Artikel 2.3.5. Beoordeling van de aanvraag om huisvestingsvergunning

  • 1.

    De huisvestingsvergunning wordt geweigerd indien:

    • a.

      het huishouden van de aanvrager niet aan de in artikel 2.1.2 genoemde eisen voldoet;

    • b.

      de aanvrager niet op grond van het bepaalde in het tweede en derde lid voor de huisvestingsvergunning in aanmerking komt; of,

    • c.

      het niet aannemelijk is dat het huishouden van de aanvrager na verlening van de aangevraagde huisvestingsvergunning de woonruimte ook daadwerkelijk in gebruik kan nemen.

  • 2.

    Indien woonruimte te huur wordt aangeboden via een openbaar aanbod, wordt de volgorde waarin aanvragers in aanmerking komen voor een huisvestingsvergunning bepaald overeenkomstig het bepaalde in de artikelen 2.3.6 tot en met 2.3.10.

  • 3.

    Indien woonruimte te huur wordt aangeboden via directe aanbieding, wordt met inachtneming van het bepaalde in de artikelen 2.3.8 tot en met 2.3.10. bepaald aan welke aanvrager de huisvestingsvergunning verleend wordt.

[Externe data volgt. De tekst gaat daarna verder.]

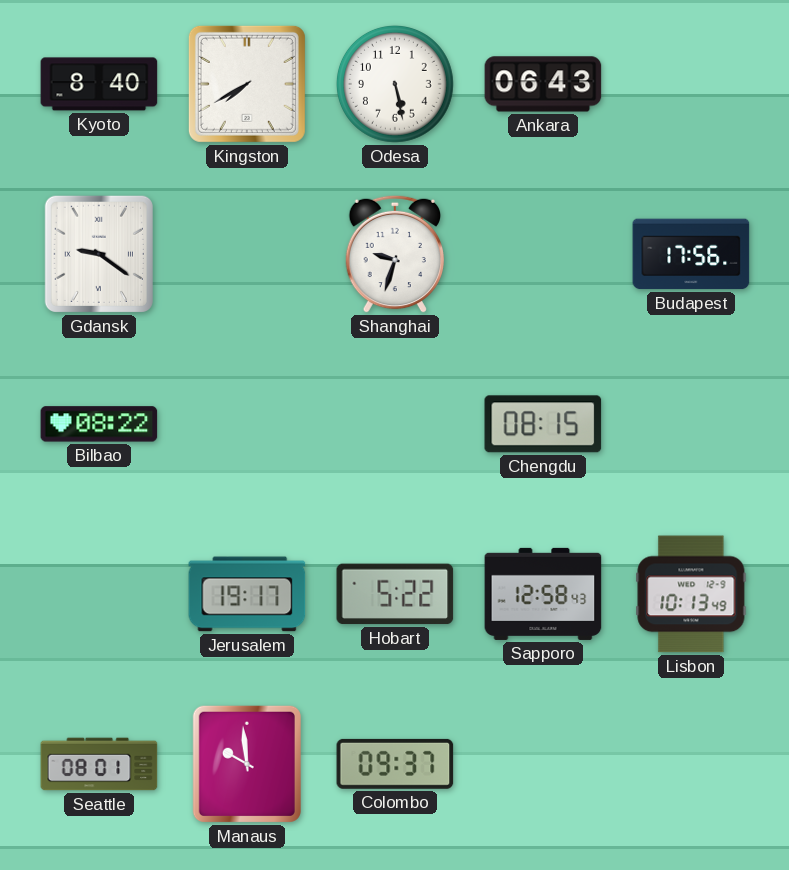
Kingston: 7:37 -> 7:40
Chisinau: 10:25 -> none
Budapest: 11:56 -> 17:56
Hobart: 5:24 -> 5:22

Artikel 2.3.6. Groepen woningzoekenden

  • 1.

    Bij het beoordelen van de aanvragen om huisvestingsvergunning worden de woningzoekenden die een aanvraag hebben ingediend onderverdeeld in de in de volgende leden genoemde drie groepen.

  • 2.

    Tot groep 1 behoren de woningzoekenden die in het bezit zijn van een geldige urgentie- of herhuisvestingsverklaring met een voor de desbetreffende woonruimte passend zoekprofiel en die tevens behoort tot alle eventueel van toepassing zijnde voorrangcategorieën.

  • 3.

    Tot groep 1 behoren tevens de houders van een urgentieverklaring, verleend op grond van artikel 5.5 of artikel 5.6 van Bijlage I alsmede houders van een verblijfsvergunning, voor zover die behoren tot de op grond van artikel 2.3.9 van toepassing zijnde voorrangcategorieën. Zij hoeven niet te behoren tot op grond van artikel 2.3.10 van toepassing zijnde voorrangcategorieën.

  • 4.

    Tot groep 2 behoren de overige woningzoekenden die behoren tot de eventueel op grond van de artikelen 2.3.9 en 2.3.10 van toepassing zijnde voorrangcategorieën.

  • 5.

    Tot groep 3 behoren de overige woningzoekenden.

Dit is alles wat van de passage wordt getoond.